Paislee peaked in 2016 with 10,824 total SSA bearers — one of several spelling variants of Paisley, and the one that reads most unambiguously feminine. At rank 643, Paislee has settled below its peak but remains a consistent presence in communities drawn to the nature-adjacent, surname-style naming aesthetic.
The Scottish Town and the Pattern
Paisley — and by extension Paislee — takes its name from Paisley, a town in Renfrewshire, Scotland, though the famous paisley pattern actually originated in Persia and Kashmir and was named for the Scottish town where it was industrially manufactured in the 18th and 19th centuries. The name carries this layered geography: Persian curves, Scottish manufacturing, and a botanical pattern that's been in and out of fashion for centuries. The Scottish connection gives the name a specific heritage anchor even as it operates as a distinctly American girls' name.

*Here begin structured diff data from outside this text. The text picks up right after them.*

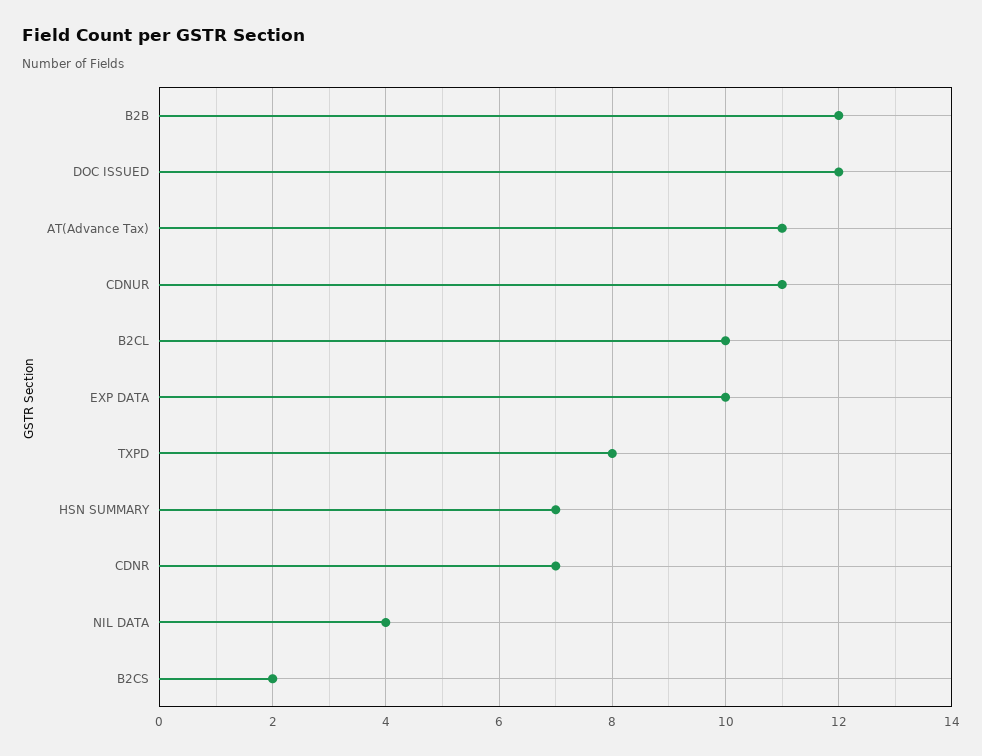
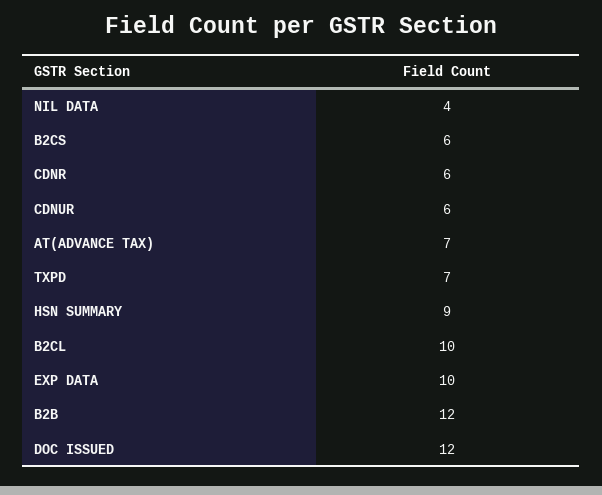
AT(Advance Tax): 11 -> 7
CDNUR: 11 -> 6
TXPD: 8 -> 7
HSN SUMMARY: 7 -> 9
CDNR: 7 -> 6
B2CS: 2 -> 6

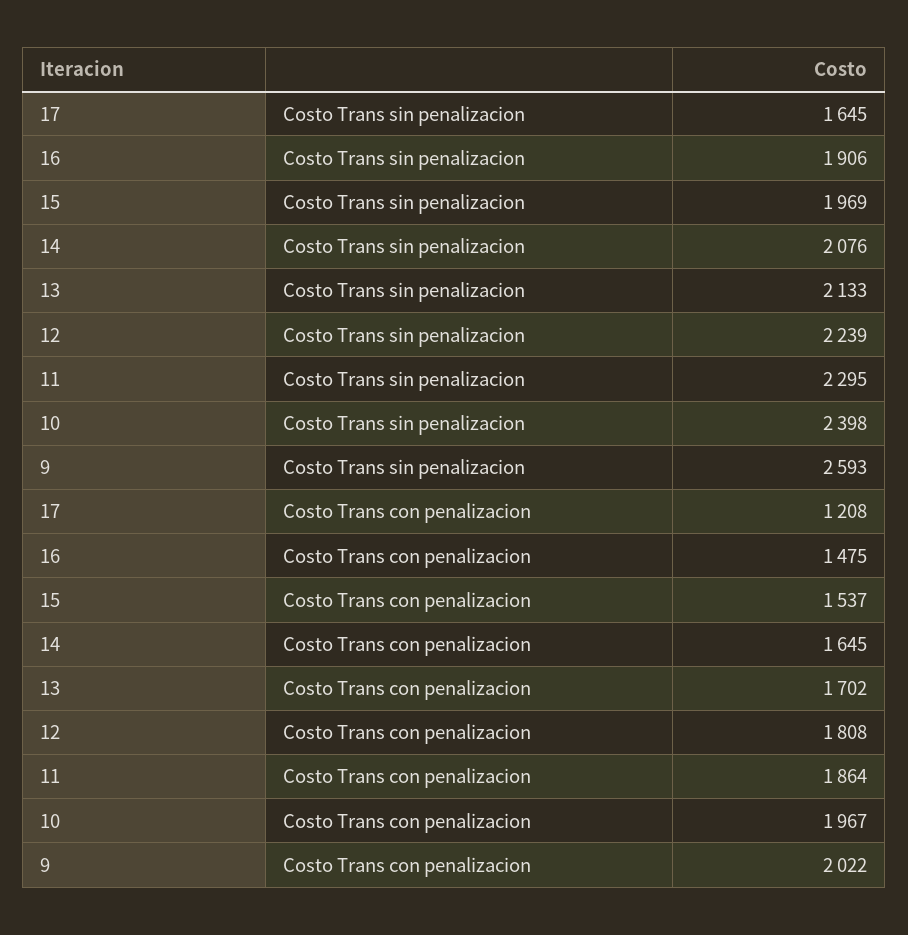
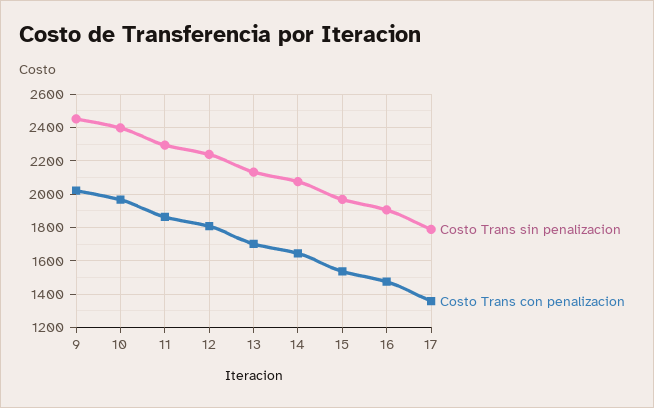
Costo Trans sin penalizacion, 17: 1645 -> 1800
Costo Trans sin penalizacion, 9: 2593 -> 2450
Costo Trans con penalizacion, 17: 1208 -> 1350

The -ee/-ley/-leigh Spelling Question
Paislee is one variant among several: Paisley (the most common), Paisleigh, and Paislee. The -lee ending reads as the most informal and American of the group; the -ley ending is most standard; -leigh is the most formal. Paislee signals a specific aesthetic choice — parents who chose this spelling wanted the warmth of the -ee close over the formality of -ey. Neither choice is wrong, but the spelling affects how the name reads on paper vs. how it sounds in person.
The Sibling Set
Paislee pairs naturally with names in the same warm-vintage register: Kinley, Oakleigh, Emberly, and Clover. These names share a quality of feeling both found and invented, rooted in place names and nature but worn as something personal. The -ee ending creates a visual warmth that -a ending names don't quite match, and Paislee is one of the most established names in this specific aesthetic category.